*What needs to be done*.
Transcribe the material verbatim, starting at its first line and stopping once the line containing "3 Optimality notions with improvement sets" has been given; no picture should appear.

*Exercise inputs*.
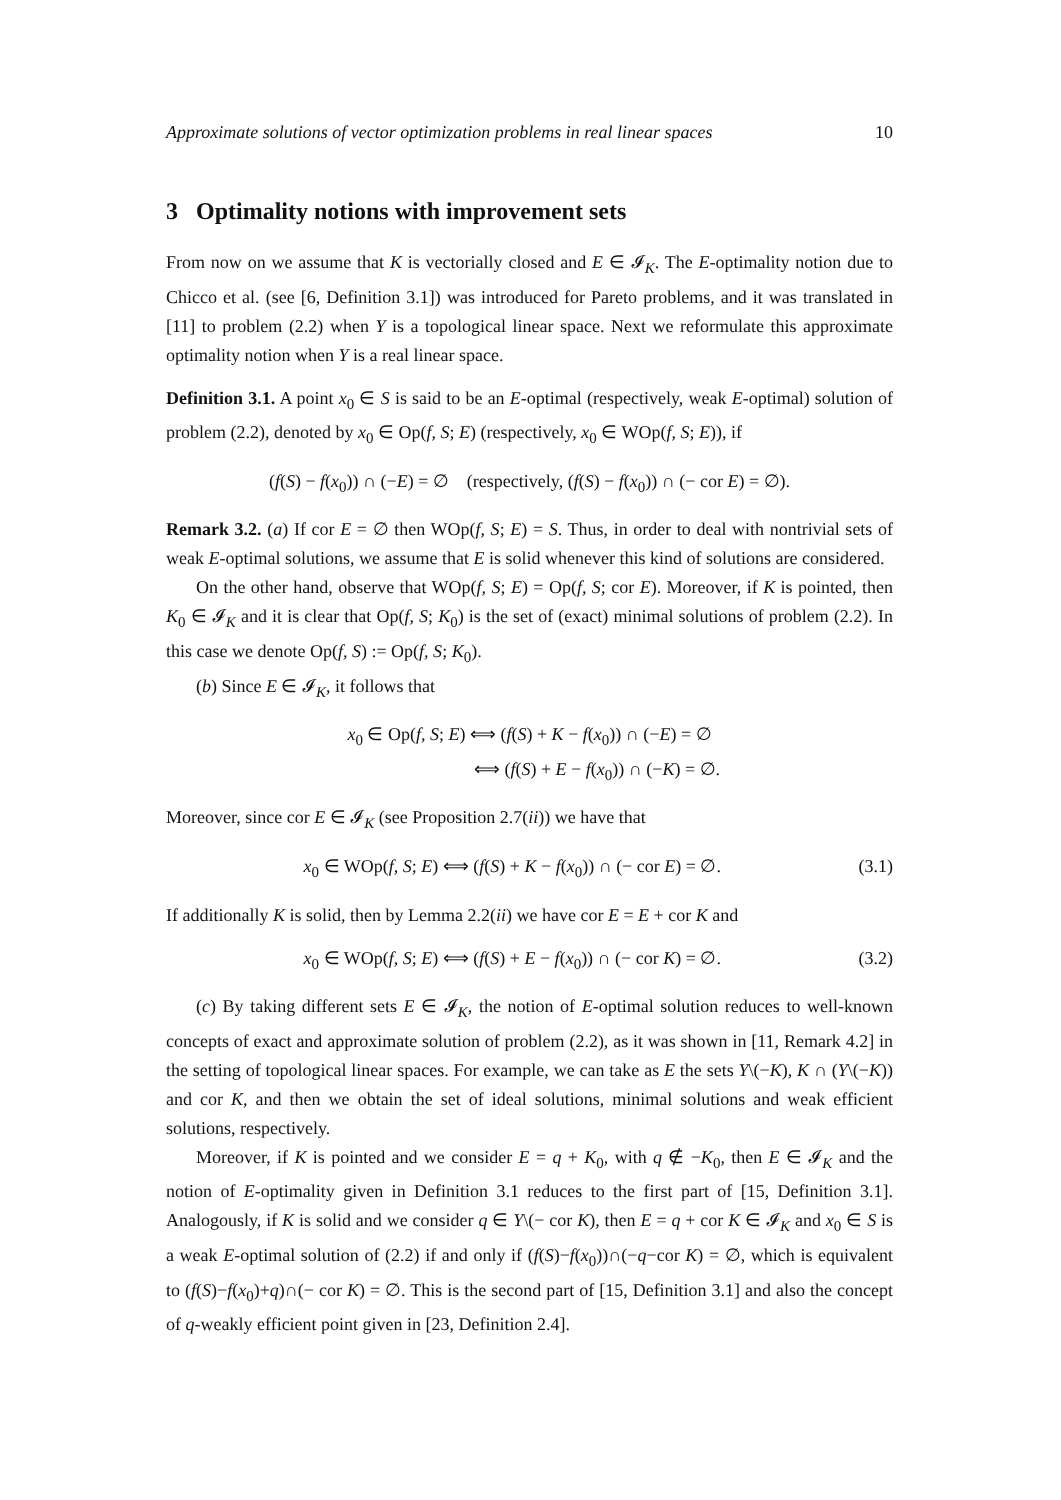Approximate solutions of vector optimization problems in real linear spaces 10
3 Optimality notions with improvement sets
From now on we assume that K is vectorially closed and E ∈ 𝓘<sub>K</sub>. The E-optimality notion due to Chicco et al. (see [6, Definition 3.1]) was introduced for Pareto problems, and it was translated in [11] to problem (2.2) when Y is a topological linear space. Next we reformulate this approximate optimality notion when Y is a real linear space.
Definition 3.1. A point x<sub>0</sub> ∈ S is said to be an E-optimal (respectively, weak E-optimal) solution of problem (2.2), denoted by x<sub>0</sub> ∈ Op(f, S; E) (respectively, x<sub>0</sub> ∈ WOp(f, S; E)), if
(f(S) − f(x<sub>0</sub>)) ∩ (−E) = ∅ (respectively, (f(S) − f(x<sub>0</sub>)) ∩ (− cor E) = ∅).
Remark 3.2. (a) If cor E = ∅ then WOp(f, S; E) = S. Thus, in order to deal with nontrivial sets of weak E-optimal solutions, we assume that E is solid whenever this kind of solutions are considered.
On the other hand, observe that WOp(f, S; E) = Op(f, S; cor E). Moreover, if K is pointed, then K<sub>0</sub> ∈ 𝓘<sub>K</sub> and it is clear that Op(f, S; K<sub>0</sub>) is the set of (exact) minimal solutions of problem (2.2). In this case we denote Op(f, S) := Op(f, S; K<sub>0</sub>).
(b) Since E ∈ 𝓘<sub>K</sub>, it follows that
x<sub>0</sub> ∈ Op(f, S; E) ⟺ (f(S) + K − f(x<sub>0</sub>)) ∩ (−E) = ∅
⟺ (f(S) + E − f(x<sub>0</sub>)) ∩ (−K) = ∅.
Moreover, since cor E ∈ 𝓘<sub>K</sub> (see Proposition 2.7(ii)) we have that
x<sub>0</sub> ∈ WOp(f, S; E) ⟺ (f(S) + K − f(x<sub>0</sub>)) ∩ (− cor E) = ∅. (3.1)
If additionally K is solid, then by Lemma 2.2(ii) we have cor E = E + cor K and
x<sub>0</sub> ∈ WOp(f, S; E) ⟺ (f(S) + E − f(x<sub>0</sub>)) ∩ (− cor K) = ∅. (3.2)
(c) By taking different sets E ∈ 𝓘<sub>K</sub>, the notion of E-optimal solution reduces to well-known concepts of exact and approximate solution of problem (2.2), as it was shown in [11, Remark 4.2] in the setting of topological linear spaces. For example, we can take as E the sets Y\(−K), K ∩ (Y\(−K)) and cor K, and then we obtain the set of ideal solutions, minimal solutions and weak efficient solutions, respectively.
Moreover, if K is pointed and we consider E = q + K<sub>0</sub>, with q ∉ −K<sub>0</sub>, then E ∈ 𝓘<sub>K</sub> and the notion of E-optimality given in Definition 3.1 reduces to the first part of [15, Definition 3.1]. Analogously, if K is solid and we consider q ∈ Y\(− cor K), then E = q + cor K ∈ 𝓘<sub>K</sub> and x<sub>0</sub> ∈ S is a weak E-optimal solution of (2.2) if and only if (f(S)−f(x<sub>0</sub>))∩(−q−cor K) = ∅, which is equivalent to (f(S)−f(x<sub>0</sub>)+q)∩(− cor K) = ∅. This is the second part of [15, Definition 3.1] and also the concept of q-weakly efficient point given in [23, Definition 2.4].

*Task output*.
Approximate solutions of vector optimization problems in real linear spaces 10
3 Optimality notions with improvement sets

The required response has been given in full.